Già due regioni hanno approvato norme in questo
senso. La prima è la Val d’Aosta, che allarga l’accesso al diritto alla casa e alle prestazione di assistenza socio-sanitaria, riconoscendo "come formazione sociale primaria e soggetto di fondamentale interesse pubblico la famiglia comunque formata, fondata su legami socialmente assunti di convivenza anagrafica, di solidarietà, di mutuo aiuto, di responsabilità nella cura delle persone che la compongono e nell’educazione dei minori".
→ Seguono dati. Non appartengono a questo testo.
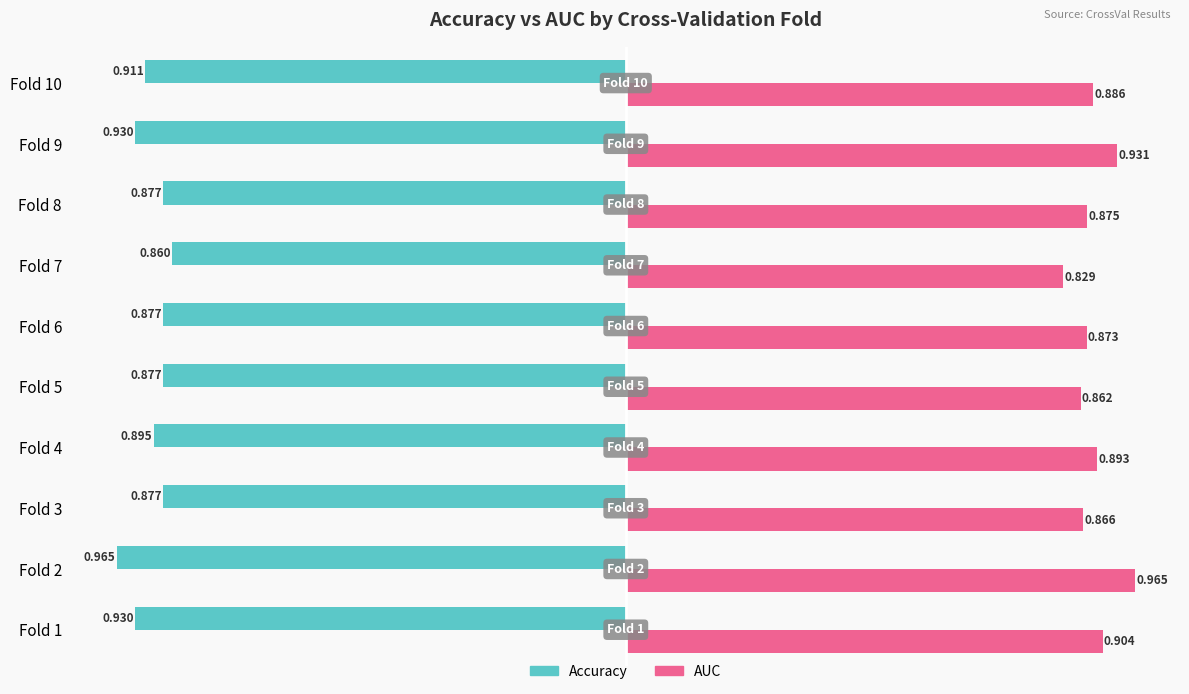

How many categories are shown in the chart?

10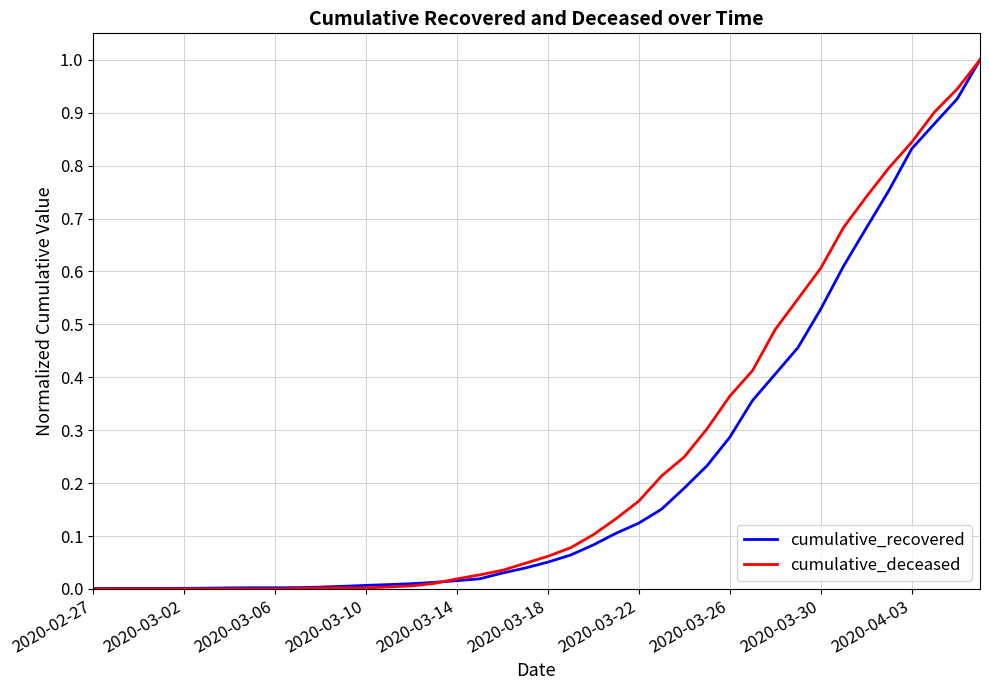

What is the greatest value displayed?

1.0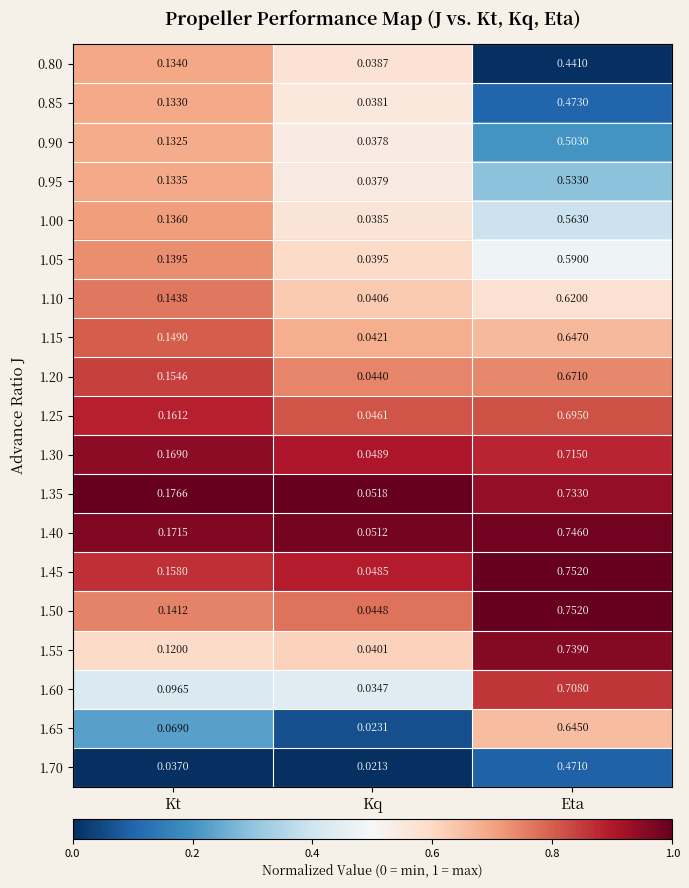

List the labels in order of 1.20 value, smallest first.

Kq, Kt, Eta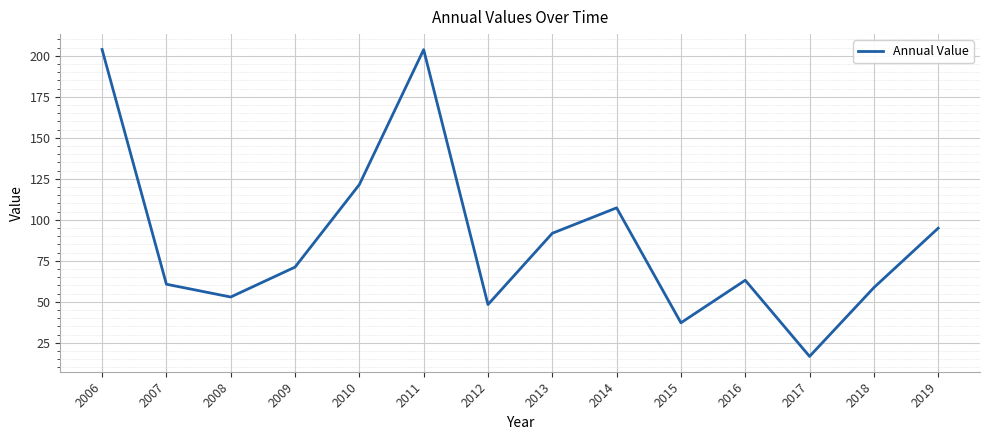

True or false: the data shows 203.7 at 2011.

True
E la Toscana, al comma 3 dell’articolo 5 della legge 96/1996 (edilizia sociale), detta: "Hanno diritto a partecipare al bando di concorso anche persone non legate da vincoli di parentela o affinità, qualora la convivenza sia finalizzata alla reciproca assistenza morale e materiale, sia instaurata e duri stabilmente da almeno due anni alla data del bando e sia dichiarata in forma pubblica con atto di notorietà sia da parte del richiedente, sia da parte dei conviventi".
In entrambi i casi non si parifica la coppia di fatto con la famiglia, ma la si ammette al godimento dei diritti sociali, limitatamente alle finalità della legge.
L’istituzione del registro comunale dunque non porta di per sé a godere di diritti, ma è una delle vie che rende possibile il loro esercizio nel momento in cui essi vengano riconosciuti.
Fra il pubblico i sentimenti erano contrastanti. Dall’euforia di poter parlar apertamente dei propri problemi e delle proprie aspirazioni (forte quella di alcune coppie al matrimonio), alla sofferenza di essere esclusi dal pieno inserimento nella società solo per "colpa" della propria identità, al timore derivante dalle sofferenze private e pubbliche che il mancato riconoscimento del diritto alla differenza infliggono a tanti, esclusi dal lavoro, oggetto di mobbing, incerti nei rapporti di solidarietà familiare, esclusi dall’eredità, messi da parte nel momento della malattia e della morte.
Un tema su cui nella provincia delle minoranze è da attendersi una forte sensibilità, considerato che la questione delle minoranze è un principio della democrazia e che ridotto alla differenza etnica perde il suo valore assoluto.